When you reach the line that contains "The authors would" in the data below, start reproducing lines exactly, and stop after the line that contains "1542–1547, June 1992.".

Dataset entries
****************************************

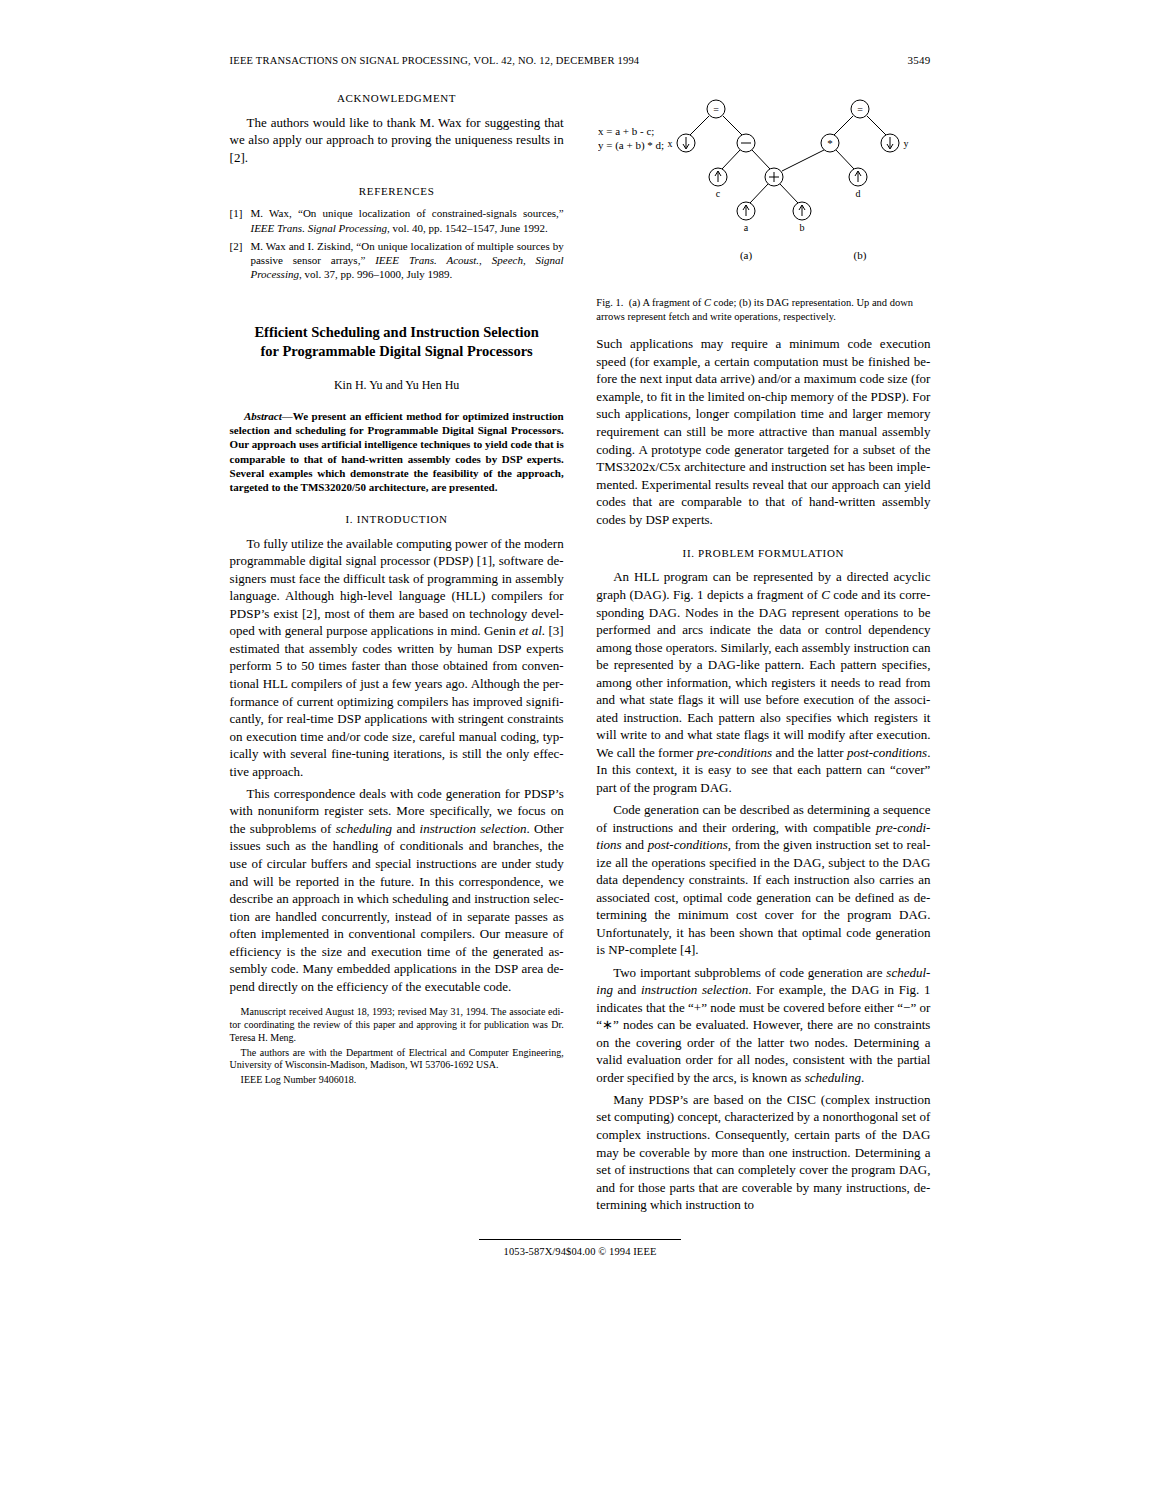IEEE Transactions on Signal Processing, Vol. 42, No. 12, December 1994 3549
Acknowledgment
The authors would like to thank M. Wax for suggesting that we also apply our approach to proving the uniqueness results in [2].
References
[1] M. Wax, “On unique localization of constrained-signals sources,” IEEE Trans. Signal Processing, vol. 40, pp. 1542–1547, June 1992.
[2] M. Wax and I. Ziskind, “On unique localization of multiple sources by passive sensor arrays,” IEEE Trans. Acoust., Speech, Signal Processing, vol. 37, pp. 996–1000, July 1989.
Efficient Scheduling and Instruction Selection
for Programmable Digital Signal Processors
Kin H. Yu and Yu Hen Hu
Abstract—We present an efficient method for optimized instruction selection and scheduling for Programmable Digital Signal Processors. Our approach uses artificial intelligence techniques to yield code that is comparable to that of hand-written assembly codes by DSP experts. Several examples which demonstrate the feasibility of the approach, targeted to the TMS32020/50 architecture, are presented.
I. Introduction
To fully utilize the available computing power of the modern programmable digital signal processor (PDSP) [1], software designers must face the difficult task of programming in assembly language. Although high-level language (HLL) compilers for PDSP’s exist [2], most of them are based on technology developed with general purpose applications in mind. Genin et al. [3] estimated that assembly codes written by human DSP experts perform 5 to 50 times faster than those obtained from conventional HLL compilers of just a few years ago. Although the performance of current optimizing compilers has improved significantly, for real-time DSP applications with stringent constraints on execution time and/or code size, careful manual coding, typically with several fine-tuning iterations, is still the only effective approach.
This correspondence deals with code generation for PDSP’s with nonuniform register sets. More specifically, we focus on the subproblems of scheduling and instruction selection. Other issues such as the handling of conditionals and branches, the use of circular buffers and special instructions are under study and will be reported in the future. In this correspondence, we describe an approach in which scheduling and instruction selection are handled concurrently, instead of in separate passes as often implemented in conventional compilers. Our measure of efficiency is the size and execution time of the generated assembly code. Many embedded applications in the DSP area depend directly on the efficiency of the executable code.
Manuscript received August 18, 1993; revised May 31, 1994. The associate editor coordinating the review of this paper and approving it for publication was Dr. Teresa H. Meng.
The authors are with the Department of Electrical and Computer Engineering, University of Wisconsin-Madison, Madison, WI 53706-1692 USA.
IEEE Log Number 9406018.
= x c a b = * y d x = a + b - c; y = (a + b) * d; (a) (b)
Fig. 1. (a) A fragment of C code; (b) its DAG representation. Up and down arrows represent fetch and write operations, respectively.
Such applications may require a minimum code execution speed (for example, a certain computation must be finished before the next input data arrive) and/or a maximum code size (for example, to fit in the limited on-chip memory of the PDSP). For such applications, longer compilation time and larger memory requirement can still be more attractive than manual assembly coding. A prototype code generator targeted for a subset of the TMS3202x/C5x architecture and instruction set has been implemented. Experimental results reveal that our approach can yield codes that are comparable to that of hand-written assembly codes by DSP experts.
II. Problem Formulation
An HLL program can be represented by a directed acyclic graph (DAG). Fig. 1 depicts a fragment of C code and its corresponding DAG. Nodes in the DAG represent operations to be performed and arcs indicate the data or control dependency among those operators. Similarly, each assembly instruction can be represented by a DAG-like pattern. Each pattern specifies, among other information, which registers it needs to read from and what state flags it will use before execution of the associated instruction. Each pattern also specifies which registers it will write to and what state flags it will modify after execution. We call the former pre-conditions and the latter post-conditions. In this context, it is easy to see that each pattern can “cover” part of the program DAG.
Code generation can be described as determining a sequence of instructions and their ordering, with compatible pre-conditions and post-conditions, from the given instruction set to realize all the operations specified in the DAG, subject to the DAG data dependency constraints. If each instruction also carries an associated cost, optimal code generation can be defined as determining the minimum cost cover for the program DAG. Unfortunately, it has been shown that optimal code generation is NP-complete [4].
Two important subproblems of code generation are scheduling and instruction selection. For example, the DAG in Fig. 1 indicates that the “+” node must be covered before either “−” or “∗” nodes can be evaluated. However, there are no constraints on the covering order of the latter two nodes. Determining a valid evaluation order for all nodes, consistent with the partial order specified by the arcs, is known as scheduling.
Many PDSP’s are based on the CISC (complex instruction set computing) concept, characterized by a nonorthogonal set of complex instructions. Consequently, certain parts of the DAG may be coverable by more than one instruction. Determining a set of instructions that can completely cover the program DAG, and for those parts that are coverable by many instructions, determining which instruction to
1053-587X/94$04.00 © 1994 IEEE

****************************************

# Problem solution
The authors would like to thank M. Wax for suggesting that we also apply our approach to proving the uniqueness results in [2].
References
[1] M. Wax, “On unique localization of constrained-signals sources,” IEEE Trans. Signal Processing, vol. 40, pp. 1542–1547, June 1992.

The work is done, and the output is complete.